- Passage provided

************

Research reportIntranigral lipopolysaccharide administration induced behavioral deficits and oxidative stress damage in laboratory rats: Relevance for Parkinson's disease

•Intranigral LPS injection induced spatial memory deficits.•Intranigral LPS injection induced oxidative stress in temporal cortex.•Behavioral deficits within Y-maze are correlated to oxidative stress generation.

In the present study, we examined whether oxidative stress in the hippocampus contributes to memory deficits induced by unilateral injections of two different doses of lipopolysaccharide (3 μg/kg and 10 μg/kg) into the substantia nigra of adult male Wistar rats. Pergolide-induced rotational behavior test was employed to validate unilateral damage to the dopamine nigrostriatal neurons. Lipopolysaccharide-induced memory impairments were observed, as measured by the Y-maze and radial arm-maze tasks. Decreased activities of superoxide dismutase and glutathione peroxidase were observed in the rat hippocampal homogenates of lipopolysaccharide-treated animals as compared with control. Production of malondialdehyde (lipid peroxidation) significantly increased in the rat hippocampal homogenates of lipopolysaccharide-treated animals as compared with control, as a consequence of impaired antioxidant enzymes activities. Additionally, only within Y-maze, significant correlations between behavioral deficits and indicators of oxidative stress were found.However, further studies are necessary in order to elucidate the effects of intranigral lipopolysaccharide administration on memory performance and oxidative stress status and also the possible correlation that might exist between these aspects.

************

- Data segment
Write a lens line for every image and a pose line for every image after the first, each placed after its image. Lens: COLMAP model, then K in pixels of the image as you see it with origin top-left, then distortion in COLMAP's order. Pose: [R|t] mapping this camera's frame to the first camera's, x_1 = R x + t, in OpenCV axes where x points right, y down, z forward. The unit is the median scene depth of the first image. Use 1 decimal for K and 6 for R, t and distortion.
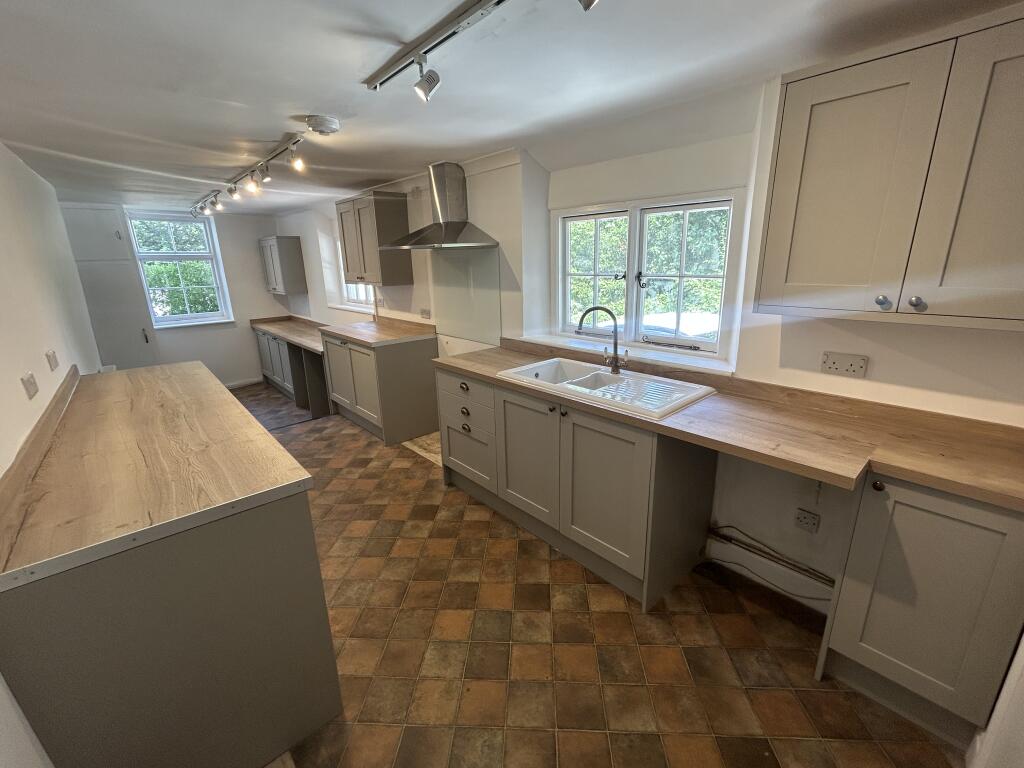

************

- What to do
A - Using the abstract on lipopolysaccharide injection in rats, answer these:
(i) What two doses of lipopolysaccharide were injected?
(ii) Which test confirmed one-sided damage to the dopamine nigrostriatal neurons?
(iii) In which task alone were significant correlations found between behavioral deficits and oxidative stress indicators?
B - Pull out the part of the abstract from "Research reportIntranigral lipopolysaccharide" to "oxidative stress generation.", copied word for word.

- Written answers
A -
(i) 3 μg/kg and 10 μg/kg
(ii) The pergolide-induced rotational behavior test
(iii) The Y-maze

B -
Research reportIntranigral lipopolysaccharide administration induced behavioral deficits and oxidative stress damage in laboratory rats: Relevance for Parkinson's disease

•Intranigral LPS injection induced spatial memory deficits.•Intranigral LPS injection induced oxidative stress in temporal cortex.•Behavioral deficits within Y-maze are correlated to oxidative stress generation.